L'adulte québécois moyen consomme 3 300 mg de sel chaque jour, selon une enquête menée en 2004 par Statistique Canada. C'est une fois et demie la quantité maximale recommandée! En effet, on ne devrait pas consommer plus de 2 300 mg de sodium quotidiennement, soit l'équivalent d'une cuillerée à thé. La quantité maximale est de 1 900 mg chez les 4 à 8 ans, et de 1 500 mg chez les petits de 1 à 3 ans.
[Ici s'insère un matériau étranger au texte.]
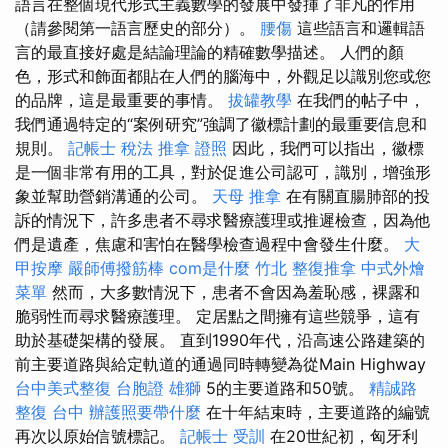
語言在整個現代形式主義數學的發展中發揮了非凡的作用
（請參閱第一語言歷史的部分）。
腰傷
這些語言和邏輯語
言的最直接好處是結論理論的精確數學描述。 人們的顏
色，形式和飾面都貼在人們的腦海中，外觀足以識別您或您
的品牌，這是最​​重要的事情。
拔罐教學
在我們的帖子中，
我們通過特定的“案例研究”強調了徽標計劃的最重要信息和
規則。
記帳士 稅法
推拿 證照
因此，我們可以指出，徽標
是一個非常有用的工具，對於促進公司認可，識別，增強形
象並幫助營銷溝通的公司。
天母 推拿
在有關直腸肺部的投
訴的情況下，許多患者不尋求醫療護理或推遲檢查，因為他
們是遺產，焦慮和害怕在醫學檢查過程中會發生什麼。
大
甲按摩
嚴師傅撥筋棒
com是什麼
竹北 整復推拿
中式外燴
菜單
然而，大多數情況下，患者不會因為羞恥感，裸露和
脆弱性而尋求醫療護理。 定居點之間擁有這些競爭，這有
助於基礎架構的發展。 直到1990年代，沿高速公路建築的
前主要道路與給定軌道的通過同時轉變為從Main Highway
台中美式整復
台胞證 雄獅
5的主要道路和50號。
精誠路
整復 台中
辦護照要帶什麼
在十年結束時，主要道路的編號
再次以原始信號標記。
記帳士 受訓
在20世紀初，匈牙利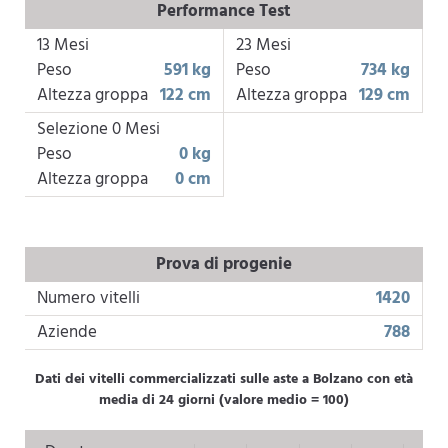
Performance Test
13 Mesi
23 Mesi
Peso
591 kg
Peso
734 kg
Altezza groppa
122 cm
Altezza groppa
129 cm
Selezione 0 Mesi
Peso
0 kg
Altezza groppa
0 cm
Prova di progenie
Numero vitelli
1420
Aziende
788
Dati dei vitelli commercializzati sulle aste a Bolzano con età
media di 24 giorni (valore medio = 100)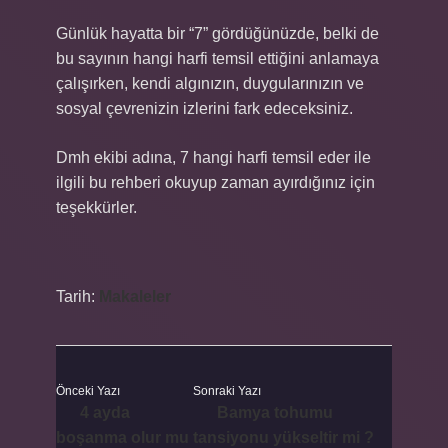
Günlük hayatta bir “7” gördüğünüzde, belki de
bu sayının hangi harfi temsil ettiğini anlamaya
çalışırken, kendi algınızın, duygularınızın ve
sosyal çevrenizin izlerini fark edeceksiniz.
Dmh ekibi adına, 7 hangi harfi temsil eder ile
ilgili bu rehberi okuyup zaman ayırdığınız için
teşekkürler.
Tarih:
Makaleler
Önceki Yazı
Sonraki Yazı
4 ayda
Bamya tohumu
boşanma olur mu
tansiyonu yükseltir mi ?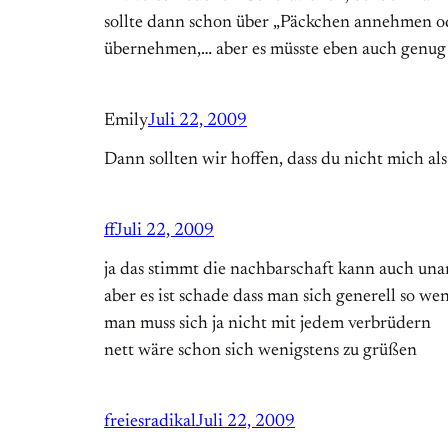
sollte dann schon über „Päckchen annehmen od
übernehmen,… aber es müsste eben auch genug 
Emily
Juli 22, 2009
Dann sollten wir hoffen, dass du nicht mich a
ff
Juli 22, 2009
ja das stimmt die nachbarschaft kann auch un
aber es ist schade dass man sich generell so wen
man muss sich ja nicht mit jedem verbrüdern
nett wäre schon sich wenigstens zu grüßen
freiesradikal
Juli 22, 2009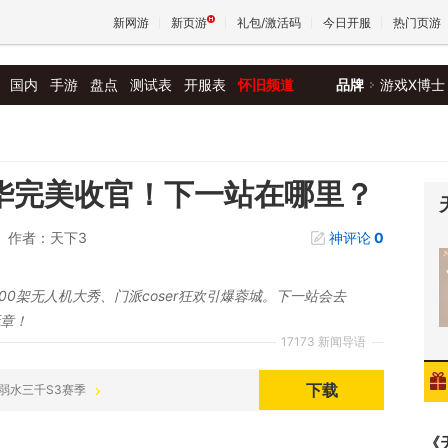
新网游
新页游
礼包/激活码
今日开服
热门页游
国内
手游
盘点
测试表
开服表
怀旧频道
品牌
游戏X博士
魔兽
天堂
华完美收官！下一站在哪里？
作者：天下3
神评论
0
王权与
00架无人机大秀、门派coser狂欢引爆蓉城。下一站会去
新章！
17173 新闻导语
下载
00 弱水三千S3赛季
《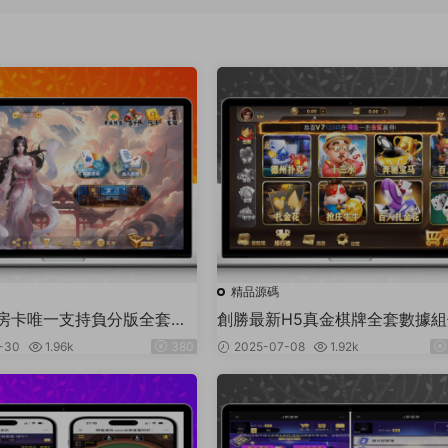
精品源碼
房卡唯一支持負分版全套服
創勝最新H5真金棋牌全套數據組
H5版
+視頻搭建教程
-30
1.96k
380
2025-07-08
1.92k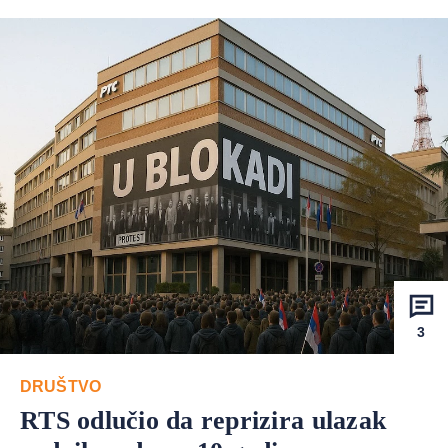
3
DRUŠTVO
RTS odlučio da reprizira ulazak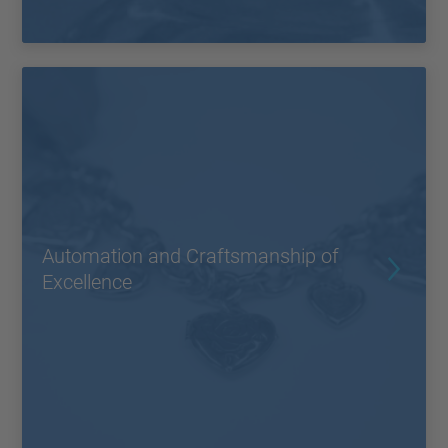
Automation and Craftsmanship of
Excellence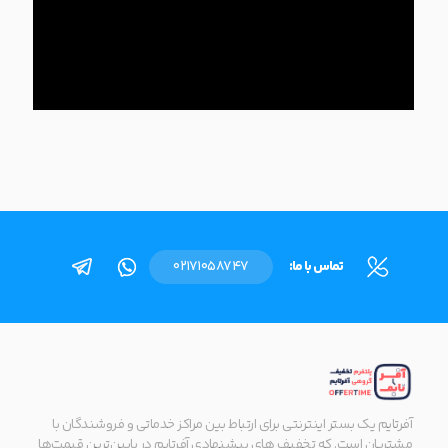
تماس با ما:
02171058747
آفرتایم یک بستر اینترنتی برای ارتباط بین مراکز خدماتی و فروشندگان با
مشتریان است. که تخفیف های پیشنهادی آفرتایم در پایین‌ترین قیمت‌ها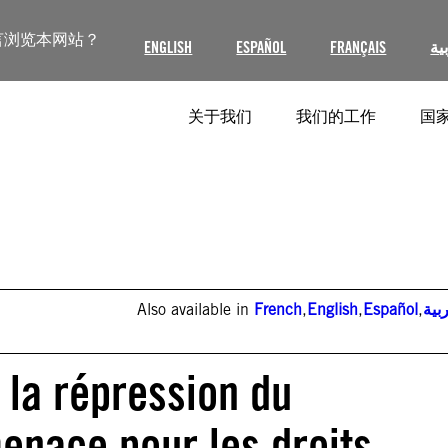
言浏览本网站？
ENGLISH
ESPAÑOL
FRANÇAIS
ية
关于我们
我们的工作
国家
Also available in
French
,
English
,
Español
,
بية
 la répression du
enace pour les droits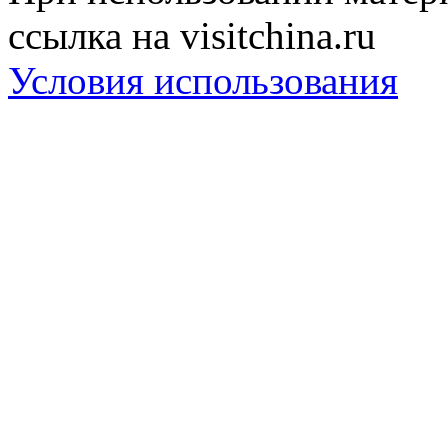
ссылка на visitchina.ru
Условия использования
Il faut bien un peu de sodium au corps pour maintenir le niveau d'eau dans le sang et assurer la conduction des influx nerveux et la contraction des muscles, mais jamais autant que ce que la majorité consomme.
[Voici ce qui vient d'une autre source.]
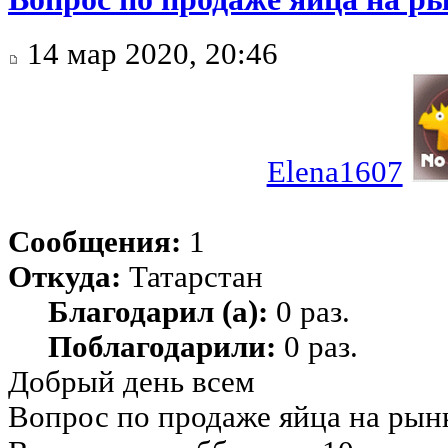
14 мар 2020, 20:46
Elena1607
Сообщения:
1
Откуда:
Татарстан
Благодарил (а):
0 раз.
Поблагодарили:
0 раз.
Добрый день всем
Вопрос по продаже яйца на рын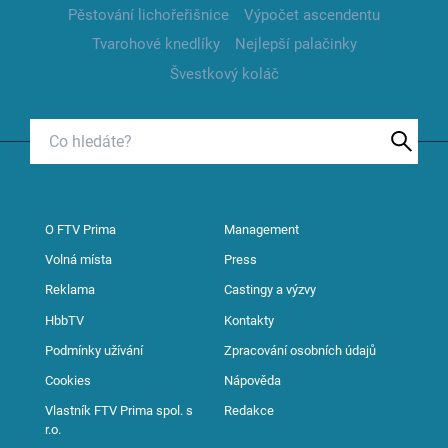
Pěstování lichořeřišnice
Výpočet ascendentu
Tvarohové knedlíky
Nejlepší palačinky
Švestkový koláč
O FTV Prima
Management
Volná místa
Press
Reklama
Castingy a výzvy
HbbTV
Kontakty
Podmínky užívání
Zpracování osobních údajů
Cookies
Nápověda
Vlastník FTV Prima spol. s
Redakce
r.o.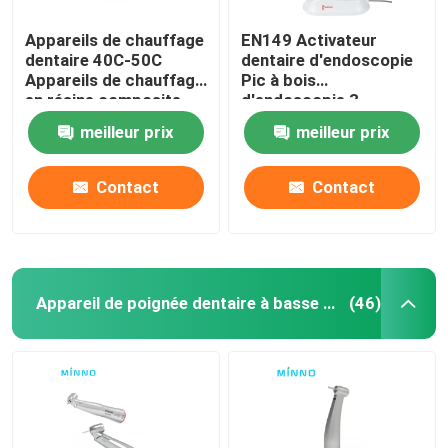
Appareils de chauffage
EN149 Activateur
dentaire 40C-50C
dentaire d'endoscopie
Appareils de chauffage
Pic à bois
en résine composite
d'endoscopie 3
irrigateur oral à
meilleur prix
meilleur prix
ultrasons
Contact
Contact
Appareil de poignée dentaire à basse vitesse
(46)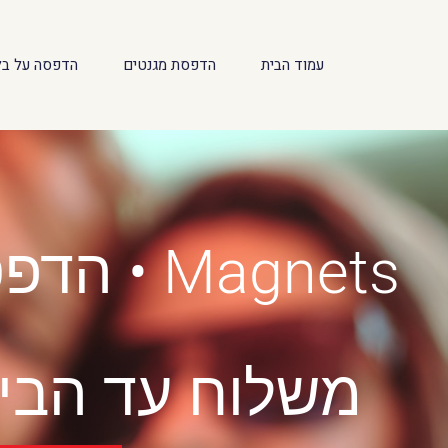
לתוכן
עמוד הבית
הדפסת מגנטים
הדפסה על בל
Magnets 
משלוח עד הבית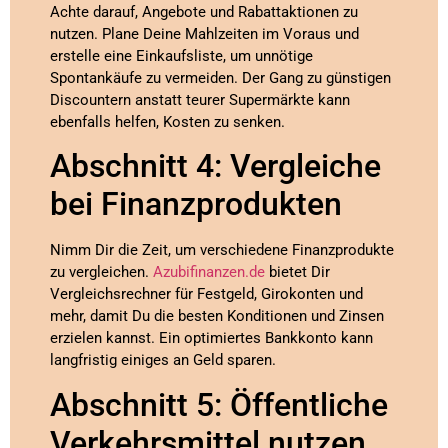
Achte darauf, Angebote und Rabattaktionen zu
nutzen. Plane Deine Mahlzeiten im Voraus und
erstelle eine Einkaufsliste, um unnötige
Spontankäufe zu vermeiden. Der Gang zu günstigen
Discountern anstatt teurer Supermärkte kann
ebenfalls helfen, Kosten zu senken.
Abschnitt 4: Vergleiche
bei Finanzprodukten
Nimm Dir die Zeit, um verschiedene Finanzprodukte
zu vergleichen.
Azubifinanzen.de
bietet Dir
Vergleichsrechner für Festgeld, Girokonten und
mehr, damit Du die besten Konditionen und Zinsen
erzielen kannst. Ein optimiertes Bankkonto kann
langfristig einiges an Geld sparen.
Abschnitt 5: Öffentliche
Verkehrsmittel nutzen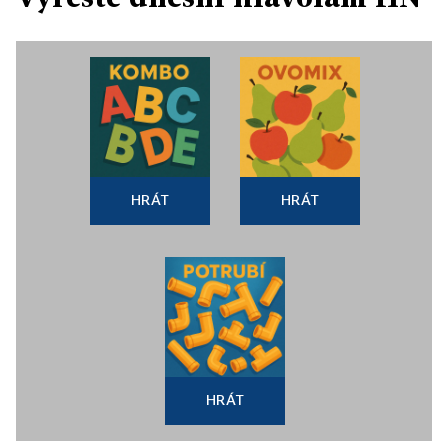
HRÁT
HRÁT
HRÁT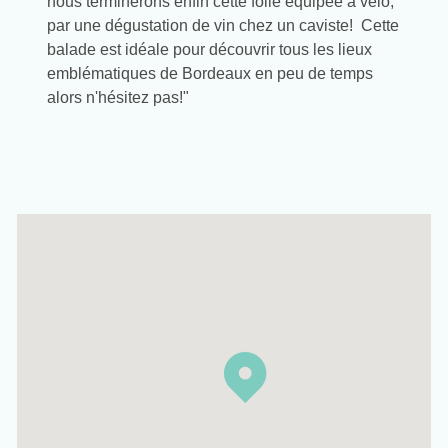
nous terminerons enfin cette folle équipée à vélo,
par une dégustation de vin chez un caviste! ​ Cette
balade est idéale pour découvrir tous les lieux
emblématiques de Bordeaux en peu de temps
alors n'hésitez pas!"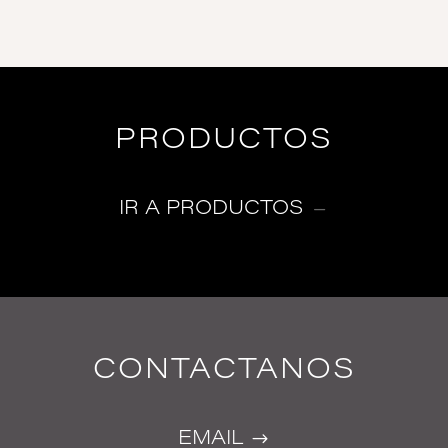
PRODUCTOS
IR A PRODUCTOS
CONTACTANOS
EMAIL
Les trois quarts du sodium qu'on ingurgite se cachent dans les repas-minute (un hamburger ordinaire en contient 1 000 mg) et dans les produits préemballés prêts à consommer: charcuteries, bouillons, sauces (soya, chili, barbecue, etc.), condiments (ketchup, moutarde, mayonnaise, vinaigrette, etc.), craquelins, grignotines, soupes, légumes en conserve, etc. On en trouve aussi dans certaines céréales et dans le thon en boîte.

Les fabricants utilisent le sel comme agent de conservation, mais aussi pour relever le goût, évidemment. Ce qui explique pourquoi ils en ajoutent même dans les produits surgelés. «Un repas surgelé peut en contenir jusqu'à 1 500 mg», signale Amélie Roy, nutritionniste et coordonnatrice de la clinique universitaire de nutrition Nutrium du Département de nutrition de l'Université de Montréal. Il n'est donc pas étonnant que bien des Québécois aient développé le goût du sel (voir «D'où viennent ces envies?», page 128). «Plus on en mange, moins on le goûte, et plus on en ajoute», explique Amélie Roy.

Consommer trop de sel n'est pas sans conséquence: cela peut entraîner l'hypertension, un facteur de risque des crises cardiaques, des accidents vasculaires cérébraux (AVC) et de l'insuffisance cardiaque et rénale.